(Exercise data):

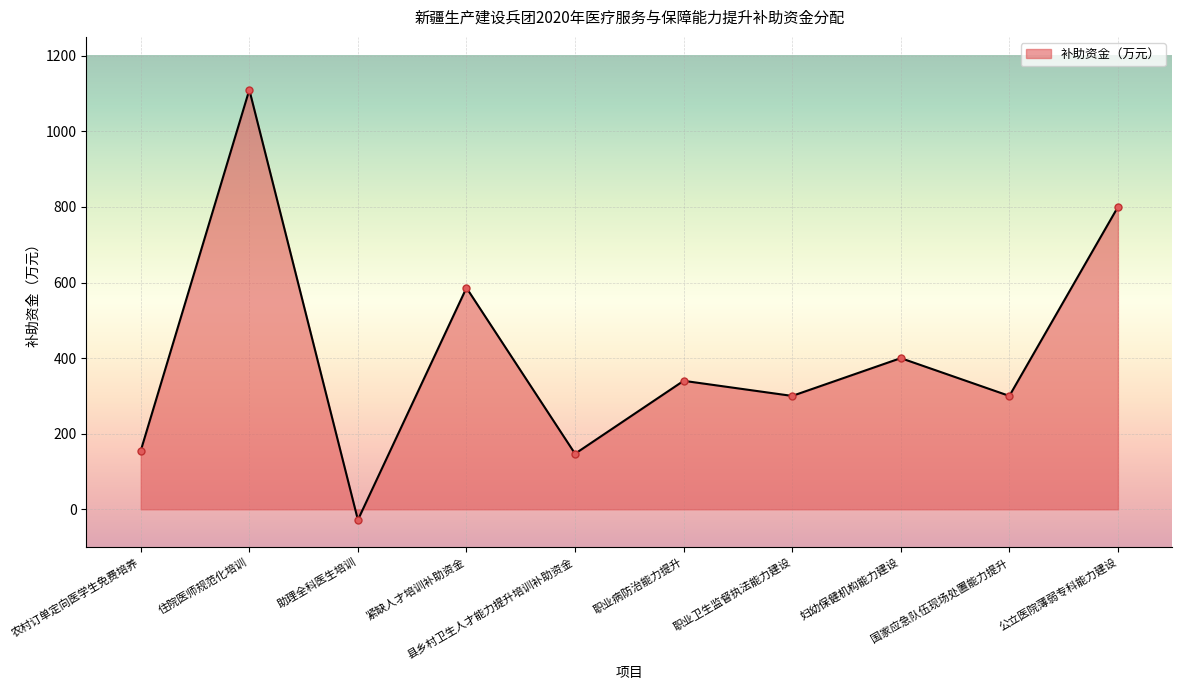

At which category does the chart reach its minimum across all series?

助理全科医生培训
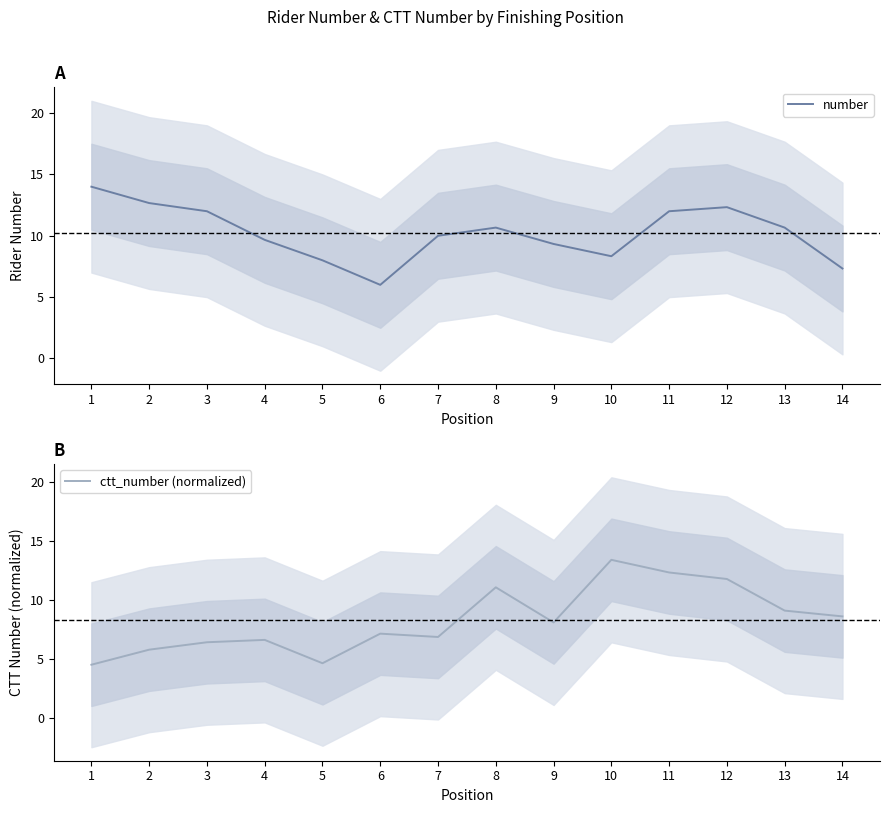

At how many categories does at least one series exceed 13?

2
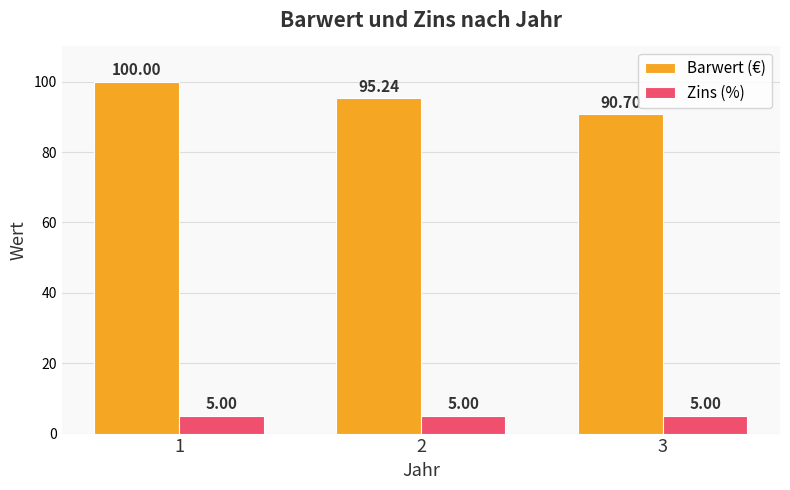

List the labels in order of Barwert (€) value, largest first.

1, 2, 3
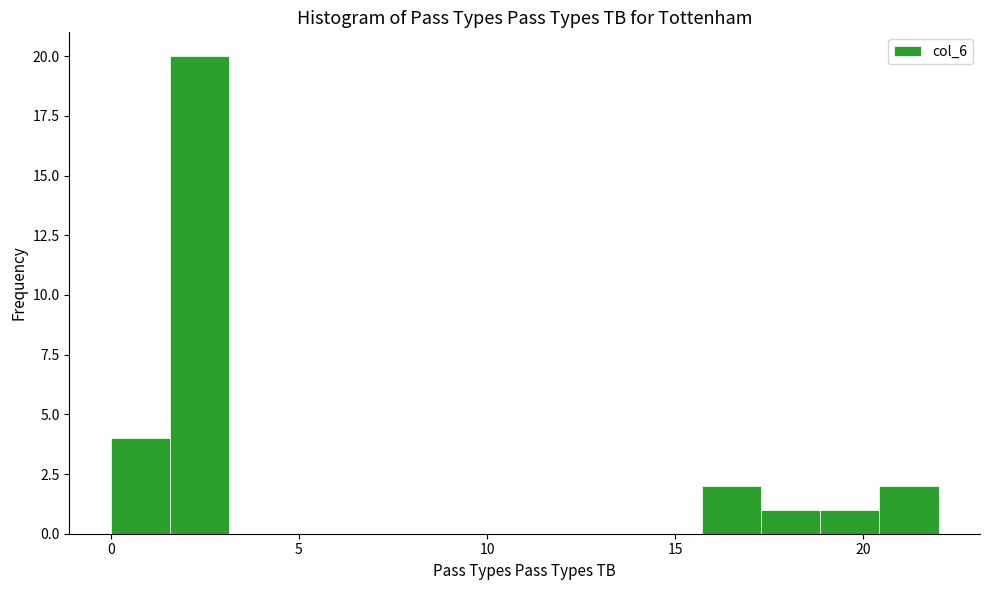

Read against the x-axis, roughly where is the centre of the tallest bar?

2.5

---

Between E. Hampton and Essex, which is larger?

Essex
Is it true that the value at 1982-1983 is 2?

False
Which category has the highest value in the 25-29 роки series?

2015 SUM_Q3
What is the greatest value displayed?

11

...

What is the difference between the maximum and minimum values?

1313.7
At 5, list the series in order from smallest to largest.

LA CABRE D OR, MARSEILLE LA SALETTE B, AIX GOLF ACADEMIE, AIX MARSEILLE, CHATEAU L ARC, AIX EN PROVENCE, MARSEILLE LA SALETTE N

(Work instructions): Please locate every line in the listing above that contains the string "largest" with the same capitalization, and copy each of those lines.

(Response to the exercise):
List the labels in order of Barwert (€) value, largest first.
At 5, list the series in order from smallest to largest.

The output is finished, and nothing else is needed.